The Fed’s New York chief said new U.S. tariffs on China, Mexico and Canada are likely to lead to higher inflation if they stay in place long enough, but that the central bank will need more data to forecast the impact.
“Tariffs on consumer goods do feed into core prices, do filter into prices that consumers pay,” John C. Williams told the Bloomberg Invest conference in New York, a live-streamed event. Based on what the central bank knows today, it does anticipate some effects on prices later this year.
In the past, “we’ve seen a pretty high pass-through of tariffs” by businesses to customers, the Fed branch president said, adding, however, that businesses will initially want more information before making major decisions.
And while there was only a short-term boost to price gains during the 2018-2019 trade war, the situation was different then — there’d been a decade of almost no inflation, Williams said. Businesses feel they’ve since regained pricing power.

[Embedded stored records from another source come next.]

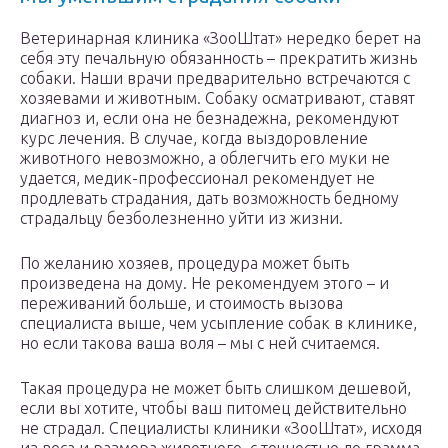
Ветеринарная клиника «ЗооШтат» нередко берет на
себя эту печальную обязанность – прекратить жизнь
собаки. Наши врачи предварительно встречаются с
хозяевами и животным. Собаку осматривают, ставят
диагноз и, если она не безнадежна, рекомендуют
курс лечения. В случае, когда выздоровление
животного невозможно, а облегчить его муки не
удается, медик-профессионал рекомендует не
продлевать страдания, дать возможность бедному
страдальцу безболезненно уйти из жизни.
По желанию хозяев, процедура может быть
произведена на дому. Не рекомендуем этого – и
переживаний больше, и стоимость вызова
специалиста выше, чем усыпление собак в клинике,
но если такова ваша воля – мы с ней считаемся.
Такая процедура не может быть слишком дешевой,
если вы хотите, чтобы ваш питомец действительно
не страдал. Специалисты клиники «ЗооШтат», исходя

The effect of tariffs depends on yet-unknown factors including how long they’re in place and which other countries they’re applied to, Williams said. The Fed will be watching how changes in trade policy affect business, consumer confidence and employment growth, he added.
“The tariffs are clearly influencing how people are thinking about inflation this year,” Williams said. “Clearly people are experiencing some higher prices.”
Regardless of what happens going forward, the U.S. economy and Fed policy are starting from a good place, with unemployment at about 4% and inflation gradually headed down toward the central bank’s 2% target, Williams said. That gives the Fed the flexibility to address uncertainty.
“The U.S. economy is amazingly dynamic, so you’re always operating in a changing environment,” Williams said. “In my 30 years at the Fed, I’ve been through many cycles.”
Williams defended central-bank independence, saying that global evidence shows that this produces better outcomes.